Matagrano, an independent South San Francisco-based Anheuser-Busch distributor, has inked a deal to acquire Bottomley Distributing, which services Silicon Valley and the South Bay Area.
Brewbound has confirmed that Matagrano will add roughly 1.8 million cases, taking its total case volume to as much as 6.5 million cases. The transaction is expected to close in February, pending supplier approvals. OMAC Beverage advisors represented Matagrano.
In 2020, Bottomley had lost the rights to the Constellation Brands portfolio of Mexican imports to the Reyes Beer Division during the supplier’s forced consolidations in California. Other large suppliers also defected from Bottomley and Matagrano (Sierra Nevada, Diageo), while Boston Beer Company moved from Bottomley and Lagunitas from Matagrano.
Matagrano has since bolstered its business through acquisitions, including the Stone Brewing portfolio in Northern California in 2021 and the wholly owned A-B One distributor in northern Santa Clara County and San Jose in 2022.
Bottomley’s territory included San Jose, Milpitas, Los Gatos, Morgan Hill, Gilroy, Campbell, San Martin, and Coyote. The distributor’s portfolio includes A-B brands, Golden State Cider, Heineken USA, Gordon Biersch and bottled water brand Essentia, among others.
Matagrano’s craft beer portfolio includes Firestone Walker, 21st Amendment, Fort Point Beer Co., Modern Times, Russian River, Seismic, Trumer Pils, Deschutes, Boneyard, Bear Republic, Gordon Biersch, Drake’s, Founders, and Ninkasi, among others. Matagrano’s beyond beer book includes Boochcraft, Jiant, Loverboy, and BeatBox, among others, as well as popular non-alcoholic offerings such as Prime, Liquid Death, and Alani Nu
This appears to be among the first distributor deals of 2024. In a newsletter earlier this week, Ippolito Christon & Co. president Andy Christon noted that deal activity in the middle tier “slowed 30-40% in 2023 to about 20 transactions, mostly small A-B and craft deals.”

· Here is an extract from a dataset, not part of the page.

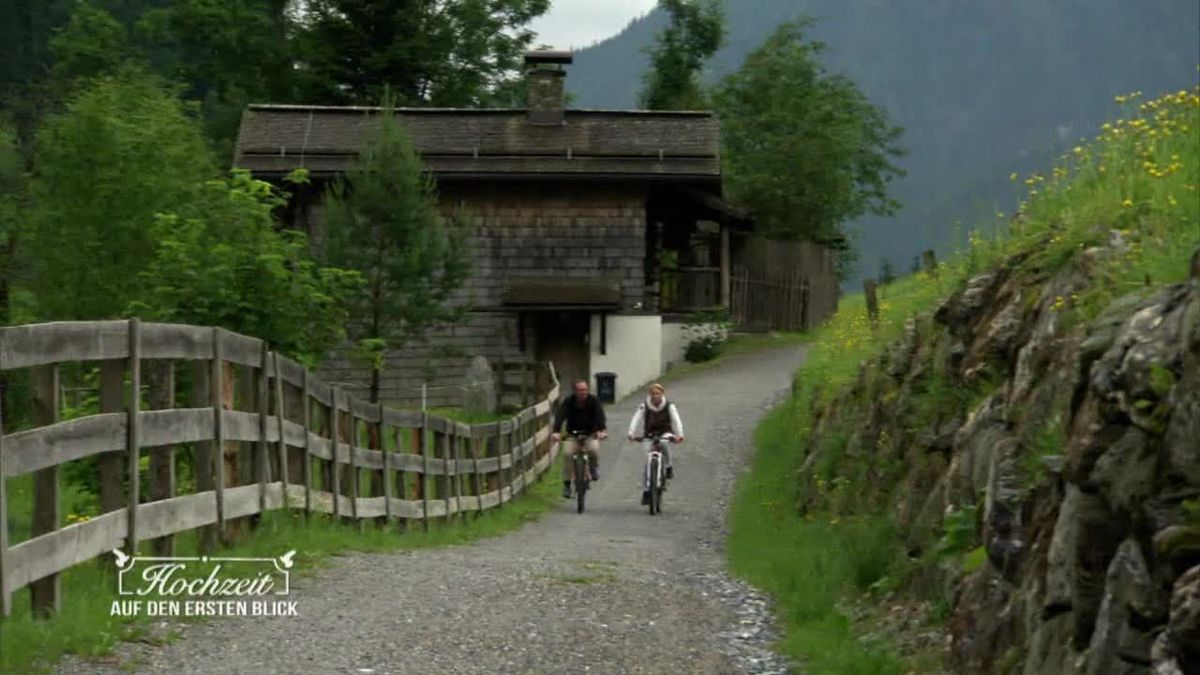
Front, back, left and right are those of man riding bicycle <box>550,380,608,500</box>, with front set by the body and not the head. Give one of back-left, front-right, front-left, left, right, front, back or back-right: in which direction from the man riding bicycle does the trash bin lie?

Christon attributed the slowdown to the A-B Bud Light “Black Swan event” along with “high interest rates; an uncertain economic outlook; tightening lender policies; and growing concern and uncertainty about brand values.” However, Christon expects softer interest rates in 2024 to help “stimulate deal flow as banks loosen their purse strings.”